Казакова давно уже работала санинструктором, хотя ей не исполнилось еще и двадцати лет. Большой и неоценимой школой был для нее Сталинград, где скромная, ничем не отличавшаяся от других своих сверстниц девушка получила первое боевое крещение…
В Сталинград, в район завода «Красный Октябрь», она прибыла с гвардейской дивизией Гурьева, имевшей приказ во что бы то ни стало отстоять завод. В эту дивизию, тогда еще десантную бригаду, стоявшую в одном из пригородов Москвы, она пришла осенью 1941 года. Пришла с краткосрочных курсов санитарных инструкторов, куда была направлена Московским городским комитетом комсомола по окончании средней школы.
Родилась Вера в Москве и до ухода в армию жила с родителями. Отец ее — инженер, старый коммунист, много лет работал на авиационном московском заводе; мать — врач. Старший брат Веры с первых дней был на фронте и командовал истребительным авиационным полком.
В школе Вера отличалась резковатым и довольно вспыльчивым, своенравным характером. В труде и учебе была упорна. Любила спорт. Она хорошо ходила на лыжах, лучше всех в школе бегала на коньках и летом красивее всех прыгала в воду с вышки. На последнем году учебы потихоньку от матери стала посещать школу парашютного спорта. А когда дело дошло до первого прыжка, она, не задумываясь, совершила его. И в тот же вечер рассказала обо всем вернувшейся с работы матери.

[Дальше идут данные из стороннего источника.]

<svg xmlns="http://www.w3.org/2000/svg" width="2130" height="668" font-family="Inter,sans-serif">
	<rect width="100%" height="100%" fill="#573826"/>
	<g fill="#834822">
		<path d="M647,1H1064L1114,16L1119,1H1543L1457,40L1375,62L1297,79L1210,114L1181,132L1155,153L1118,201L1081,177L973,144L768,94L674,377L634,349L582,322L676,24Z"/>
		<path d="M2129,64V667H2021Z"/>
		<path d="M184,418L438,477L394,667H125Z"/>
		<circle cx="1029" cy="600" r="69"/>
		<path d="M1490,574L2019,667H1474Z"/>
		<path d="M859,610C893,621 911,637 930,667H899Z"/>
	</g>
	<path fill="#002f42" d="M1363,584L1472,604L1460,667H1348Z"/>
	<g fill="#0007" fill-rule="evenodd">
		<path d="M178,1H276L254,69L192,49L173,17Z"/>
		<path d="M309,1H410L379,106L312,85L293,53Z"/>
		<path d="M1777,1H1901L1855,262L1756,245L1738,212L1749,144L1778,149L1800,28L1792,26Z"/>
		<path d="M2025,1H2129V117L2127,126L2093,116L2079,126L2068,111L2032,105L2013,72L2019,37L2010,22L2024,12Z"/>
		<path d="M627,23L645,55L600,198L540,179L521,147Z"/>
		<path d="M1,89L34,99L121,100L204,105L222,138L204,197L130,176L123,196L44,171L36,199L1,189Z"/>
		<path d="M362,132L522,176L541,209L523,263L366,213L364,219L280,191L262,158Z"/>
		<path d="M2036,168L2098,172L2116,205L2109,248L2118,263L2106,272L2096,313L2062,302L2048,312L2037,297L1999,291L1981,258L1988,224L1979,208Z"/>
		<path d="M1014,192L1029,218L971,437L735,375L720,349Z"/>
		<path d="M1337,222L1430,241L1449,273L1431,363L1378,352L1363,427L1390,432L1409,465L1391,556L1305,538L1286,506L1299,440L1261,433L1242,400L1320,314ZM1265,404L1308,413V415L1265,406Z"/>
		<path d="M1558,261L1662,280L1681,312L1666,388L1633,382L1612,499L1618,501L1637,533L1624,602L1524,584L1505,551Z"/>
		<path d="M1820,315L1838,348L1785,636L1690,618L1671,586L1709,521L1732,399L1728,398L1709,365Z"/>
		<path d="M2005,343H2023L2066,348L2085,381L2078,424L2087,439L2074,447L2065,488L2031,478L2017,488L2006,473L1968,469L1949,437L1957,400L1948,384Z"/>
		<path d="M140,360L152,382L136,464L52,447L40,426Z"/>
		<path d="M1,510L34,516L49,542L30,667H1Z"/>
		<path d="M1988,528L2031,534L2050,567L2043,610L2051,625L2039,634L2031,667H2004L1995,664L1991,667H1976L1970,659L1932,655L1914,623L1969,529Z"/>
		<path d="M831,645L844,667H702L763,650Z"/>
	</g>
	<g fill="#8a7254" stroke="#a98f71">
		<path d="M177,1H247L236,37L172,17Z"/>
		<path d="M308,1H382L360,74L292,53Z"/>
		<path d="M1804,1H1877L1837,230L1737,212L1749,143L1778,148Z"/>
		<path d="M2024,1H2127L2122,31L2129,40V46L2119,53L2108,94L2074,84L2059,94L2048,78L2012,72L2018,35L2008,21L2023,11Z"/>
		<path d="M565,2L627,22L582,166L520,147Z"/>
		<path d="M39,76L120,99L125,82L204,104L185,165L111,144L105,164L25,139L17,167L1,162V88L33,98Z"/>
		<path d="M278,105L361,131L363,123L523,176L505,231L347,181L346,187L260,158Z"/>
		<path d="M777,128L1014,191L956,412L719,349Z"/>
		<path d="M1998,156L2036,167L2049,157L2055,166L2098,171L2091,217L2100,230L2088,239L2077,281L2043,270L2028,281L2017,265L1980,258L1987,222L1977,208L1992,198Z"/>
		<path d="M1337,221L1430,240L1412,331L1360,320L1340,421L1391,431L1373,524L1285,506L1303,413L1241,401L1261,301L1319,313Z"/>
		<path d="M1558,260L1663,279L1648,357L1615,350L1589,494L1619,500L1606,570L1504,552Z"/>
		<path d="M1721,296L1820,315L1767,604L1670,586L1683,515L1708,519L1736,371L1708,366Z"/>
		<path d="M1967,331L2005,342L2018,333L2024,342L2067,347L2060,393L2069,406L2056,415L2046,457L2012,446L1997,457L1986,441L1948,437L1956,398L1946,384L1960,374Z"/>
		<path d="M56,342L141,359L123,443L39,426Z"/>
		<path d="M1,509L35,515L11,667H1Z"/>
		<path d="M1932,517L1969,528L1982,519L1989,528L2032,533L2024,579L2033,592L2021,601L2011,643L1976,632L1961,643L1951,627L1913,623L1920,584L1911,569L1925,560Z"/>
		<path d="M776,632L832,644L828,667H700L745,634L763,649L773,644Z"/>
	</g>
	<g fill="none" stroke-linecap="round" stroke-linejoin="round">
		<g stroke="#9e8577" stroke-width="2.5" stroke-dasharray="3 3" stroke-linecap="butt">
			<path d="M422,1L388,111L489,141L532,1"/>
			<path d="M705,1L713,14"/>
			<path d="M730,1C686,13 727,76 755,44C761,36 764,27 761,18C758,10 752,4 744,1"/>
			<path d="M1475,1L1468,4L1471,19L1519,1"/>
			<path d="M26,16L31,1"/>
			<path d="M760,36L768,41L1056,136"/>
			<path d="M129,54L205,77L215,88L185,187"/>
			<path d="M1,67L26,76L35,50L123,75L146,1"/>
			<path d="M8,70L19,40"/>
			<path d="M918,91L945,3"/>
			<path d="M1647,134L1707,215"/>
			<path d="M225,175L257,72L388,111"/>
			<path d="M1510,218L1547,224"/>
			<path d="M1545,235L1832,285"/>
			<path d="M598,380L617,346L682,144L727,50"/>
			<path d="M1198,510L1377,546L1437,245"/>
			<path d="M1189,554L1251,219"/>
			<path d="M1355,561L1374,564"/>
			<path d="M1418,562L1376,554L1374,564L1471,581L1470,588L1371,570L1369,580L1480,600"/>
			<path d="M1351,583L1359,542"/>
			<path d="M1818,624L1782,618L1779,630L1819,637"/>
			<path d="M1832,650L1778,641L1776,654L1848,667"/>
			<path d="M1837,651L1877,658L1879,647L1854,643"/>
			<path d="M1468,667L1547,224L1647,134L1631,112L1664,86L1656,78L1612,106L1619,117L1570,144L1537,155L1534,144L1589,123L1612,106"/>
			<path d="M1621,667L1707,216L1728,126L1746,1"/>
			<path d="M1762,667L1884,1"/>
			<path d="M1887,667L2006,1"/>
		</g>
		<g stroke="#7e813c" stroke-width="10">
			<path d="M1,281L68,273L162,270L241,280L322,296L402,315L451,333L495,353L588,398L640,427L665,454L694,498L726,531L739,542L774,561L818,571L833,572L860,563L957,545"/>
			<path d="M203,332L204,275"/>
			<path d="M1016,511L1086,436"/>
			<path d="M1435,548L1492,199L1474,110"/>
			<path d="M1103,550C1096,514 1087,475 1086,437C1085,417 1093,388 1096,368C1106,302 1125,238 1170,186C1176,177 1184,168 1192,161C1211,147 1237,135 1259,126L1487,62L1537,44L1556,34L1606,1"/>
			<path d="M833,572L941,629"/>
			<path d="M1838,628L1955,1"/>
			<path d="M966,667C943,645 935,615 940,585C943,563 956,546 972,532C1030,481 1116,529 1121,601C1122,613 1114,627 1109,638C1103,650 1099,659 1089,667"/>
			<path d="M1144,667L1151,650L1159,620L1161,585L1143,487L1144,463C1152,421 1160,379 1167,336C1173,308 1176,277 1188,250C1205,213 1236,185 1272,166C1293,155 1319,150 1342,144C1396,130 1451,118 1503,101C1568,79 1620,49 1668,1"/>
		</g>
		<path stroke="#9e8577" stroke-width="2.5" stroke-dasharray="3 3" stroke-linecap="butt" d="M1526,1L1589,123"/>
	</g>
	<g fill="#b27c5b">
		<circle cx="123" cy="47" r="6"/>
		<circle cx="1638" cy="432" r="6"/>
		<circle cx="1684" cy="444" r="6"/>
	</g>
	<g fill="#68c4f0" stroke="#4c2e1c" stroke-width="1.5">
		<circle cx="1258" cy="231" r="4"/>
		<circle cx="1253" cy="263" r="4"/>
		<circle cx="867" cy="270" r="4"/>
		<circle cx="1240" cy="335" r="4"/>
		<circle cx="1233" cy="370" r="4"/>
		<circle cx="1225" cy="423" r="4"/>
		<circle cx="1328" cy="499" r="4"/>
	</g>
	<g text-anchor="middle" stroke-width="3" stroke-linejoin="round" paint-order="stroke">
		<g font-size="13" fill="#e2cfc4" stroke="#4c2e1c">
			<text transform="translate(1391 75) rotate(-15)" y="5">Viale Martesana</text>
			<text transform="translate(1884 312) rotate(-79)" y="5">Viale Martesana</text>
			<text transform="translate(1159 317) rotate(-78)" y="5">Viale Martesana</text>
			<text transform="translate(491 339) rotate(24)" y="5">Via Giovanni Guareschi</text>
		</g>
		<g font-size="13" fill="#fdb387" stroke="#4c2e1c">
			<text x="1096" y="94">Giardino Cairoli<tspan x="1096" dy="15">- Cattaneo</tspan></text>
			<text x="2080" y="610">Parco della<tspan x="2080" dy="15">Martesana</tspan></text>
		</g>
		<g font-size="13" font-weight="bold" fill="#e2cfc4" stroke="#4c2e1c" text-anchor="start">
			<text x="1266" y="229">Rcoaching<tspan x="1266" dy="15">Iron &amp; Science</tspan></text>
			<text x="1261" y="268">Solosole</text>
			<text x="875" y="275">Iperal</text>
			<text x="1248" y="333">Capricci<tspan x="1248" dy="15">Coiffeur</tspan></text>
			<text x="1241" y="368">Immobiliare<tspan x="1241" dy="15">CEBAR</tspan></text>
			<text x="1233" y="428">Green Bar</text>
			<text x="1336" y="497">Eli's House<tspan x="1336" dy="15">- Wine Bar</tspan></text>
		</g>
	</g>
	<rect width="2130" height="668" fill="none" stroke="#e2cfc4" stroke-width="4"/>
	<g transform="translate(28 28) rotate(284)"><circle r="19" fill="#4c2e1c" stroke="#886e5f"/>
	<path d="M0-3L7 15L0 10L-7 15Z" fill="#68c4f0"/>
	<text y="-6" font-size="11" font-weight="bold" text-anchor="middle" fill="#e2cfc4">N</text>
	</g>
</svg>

— Как! Ты парашютным делом занимаешься? — отступив на шаг от дочери, строго спросила мать.
— Да, занимаюсь, мама.
— И давно?
— С полгода.
— Паршивая девчонка! И ничего не сказала мне! — не сдерживая гнева, выкрикнула рассерженная и встревоженная мать.
Вера стояла перед ней словно провинившаяся школьница.
— Мама, я виновата, что не рассказала тебе все раньше, но я жалела тебя…
— Не нужна мне такая жалость! Летать, прыгать и скрывать от матери! Хороша, нечего сказать!
Когда разразилась война, Вера поступила на курсы санитарных инструкторов.
Осенью 1941 года она снова огорчила мать: наотрез отказавшись пойти в госпиталь, где мать уже работала военным врачом, Вера добилась направления в десантные войска.